On the technical side, you can establish benchmarks for your GenAI model's output, measuring it against specific criteria like accuracy, relevance, and consistency. Using automated tools that can analyze and evaluate GenAI responses against these benchmarks can be incredibly helpful.
But don't discount the importance of human judgment. Regularly review samples of your GenAI model's output to ensure it aligns with your expectations and standards. This can involve manually checking for accuracy, identifying potential biases, and assessing the overall quality of the generated content. Feedback loops are crucial, so create a system for gathering and analyzing user feedback on GenAI-generated content. This can help you pinpoint areas for improvement and fine-tune your model over time.
The accuracy and performance of GenAI models can vary depending on the complexity of the task, the quality of the training data, and the specific model used. By employing a combination of technical tools and human evaluation, you can ensure that your GenAI applications are consistently delivering high-quality results that meet your business objectives.
GenAI is a game-changer when it comes to taking customer experience to the next level. How? By offering instant, round-the-clock support through intelligent chatbots that can tackle common issues, freeing up your human agents to focus on more complex cases.
But that's not all. GenAI goes the extra mile by personalizing recommendations and offers based on each customer's unique preferences and history. On top of that, GenAI can sift through tons of customer feedback to understand what's hitting the mark and where you can improve, helping you stay ahead of the curve.

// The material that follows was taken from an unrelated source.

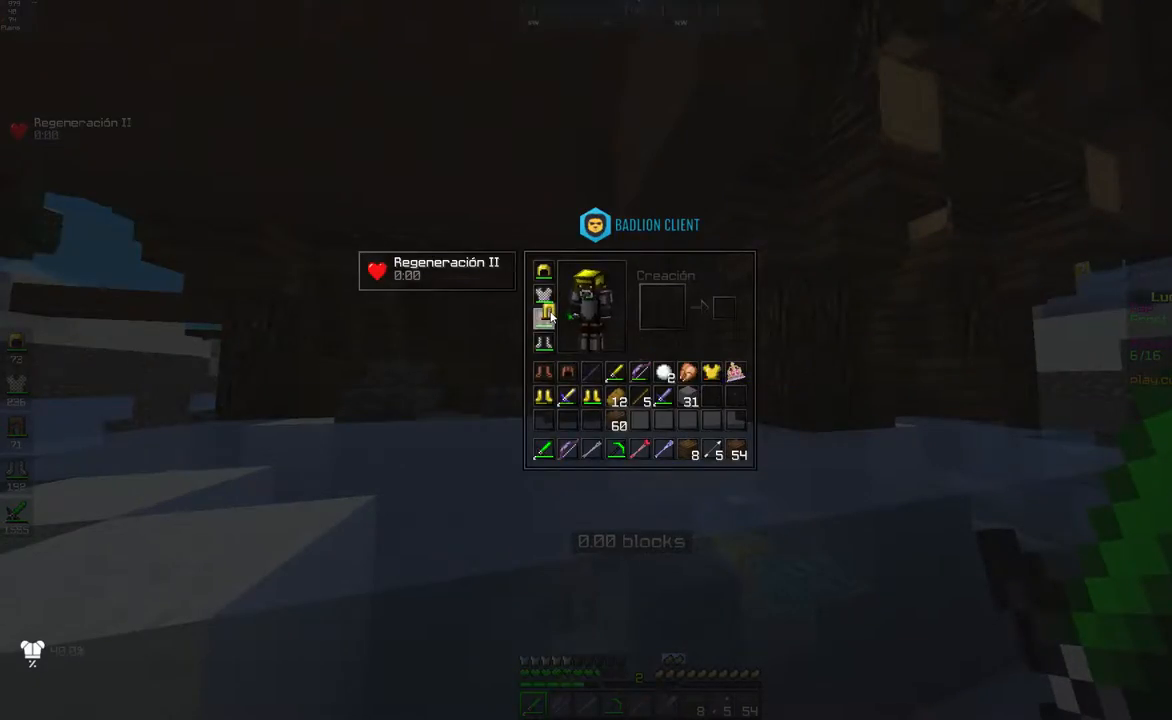
{"keys": ["space", "w"], "mouse": [], "events": [[350, "w", "down"], [450, "space", "down"]]}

In short, GenAI is your secret weapon for creating a customer experience that's responsive, personalized, and engaging—the kind that leaves a lasting impression and keeps customers loyal.
GenAI can also take operational efficiency up a notch. It can analyze vast amounts of operational data to pinpoint bottlenecks, predict potential issues before they arise, and even suggest optimization strategies. This could mean anything from streamlining your supply chain to improving resource allocation.
GenAI can also play a crucial role in quality control, identifying defects and anomalies in your products or services before they reach customers.